**WORK REQUIRED**
In the investment report excerpt, which firm prepared the master plan for the site where Oscar Niemeyer designed a 40-room hotel?

**PAGE**
## begin

Oscar Niemeyer, the famous Brazilian architect, designed a
40-room hotel and New York-based Field Operations prepared the
master plan for the site. The project plan is split into two main
phases. Phase 1 real estate will be clustered around the hotel
complex, in order to facilitate the construction and the use of
shared infrastructure. Phase 1 will include sea view villas and
polo villas on the plateau, while the beachfront villas will be
developed as part of Phase 2.
In February 2010, the project was approved by the State of
Alagoas Environmental Council (CEPRAM) for the issuance of the
preliminary license (Stage 1 permits). At the end of 2010, we
received approval of the Implementation License which is the next
stage of permits (Stage 2A permits) for the construction of
infrastructure that supports the project. During the first half of
2011 the Investment Manager has been working to develop the
detailed plans for the houses, buildings and common areas, as well
as fulfilling the required environmental recuperation works that
were a condition of the Stage 1 permits. In addition, we completed
the registration process with Banco Do Nordeste, an arm of
Brazilian Development Bank - BNDES, required for the bank loan and
are now working on obtaining the financing pre-approval. The
Company expects to obtain the final stage of permits (Stage 2B
permits) for the construction of the villas and hotels in the first
quarter of 2012.
Cushman & Wakefield ("C&W") valued the investment on a
"Residual Valuation" basis. During the reporting period our 50%
share of the valuation increased by 8.1% to $21.6 million.
Tres Praias
The Company has invested $16.7 million investment in the Tres
Praias residential project, situated in the state of Espirito
Santo, Brazil. Tres Praias is expected to benefit from a
significant increase in the level of investment into the state, as
more foreigners and locals move there to work in the oil and steel
industries. Petrobras (NYSE: PBR), the government-owned oil
company, is investing $6 billion over the next four years in
Espirito Santo, to expand production, and Vale (NYSE: VALE) is
expected to invest up to $5 billion in a new steel facility. The
expansion of the oil and steel business in the region is expected
to contribute to further infrastructure developments, as well as
the growth of the middle and upper classes and a resultant increase
in demand for residential properties, including our own.

## end

**SUPPLIED DATA**

## begin

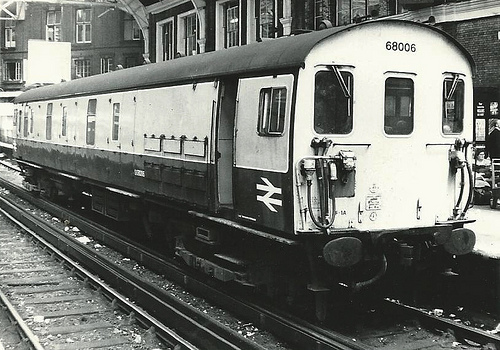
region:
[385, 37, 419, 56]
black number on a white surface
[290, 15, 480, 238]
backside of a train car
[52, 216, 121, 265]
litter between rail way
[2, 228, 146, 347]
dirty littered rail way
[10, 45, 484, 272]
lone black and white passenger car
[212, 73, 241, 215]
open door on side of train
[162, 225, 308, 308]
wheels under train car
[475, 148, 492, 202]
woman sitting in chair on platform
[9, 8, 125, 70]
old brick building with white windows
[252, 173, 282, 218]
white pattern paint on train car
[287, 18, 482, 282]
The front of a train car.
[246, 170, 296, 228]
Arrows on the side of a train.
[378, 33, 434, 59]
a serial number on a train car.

## end

**CORRECT RESPONSE**
New York-based Field Operations prepared the master plan.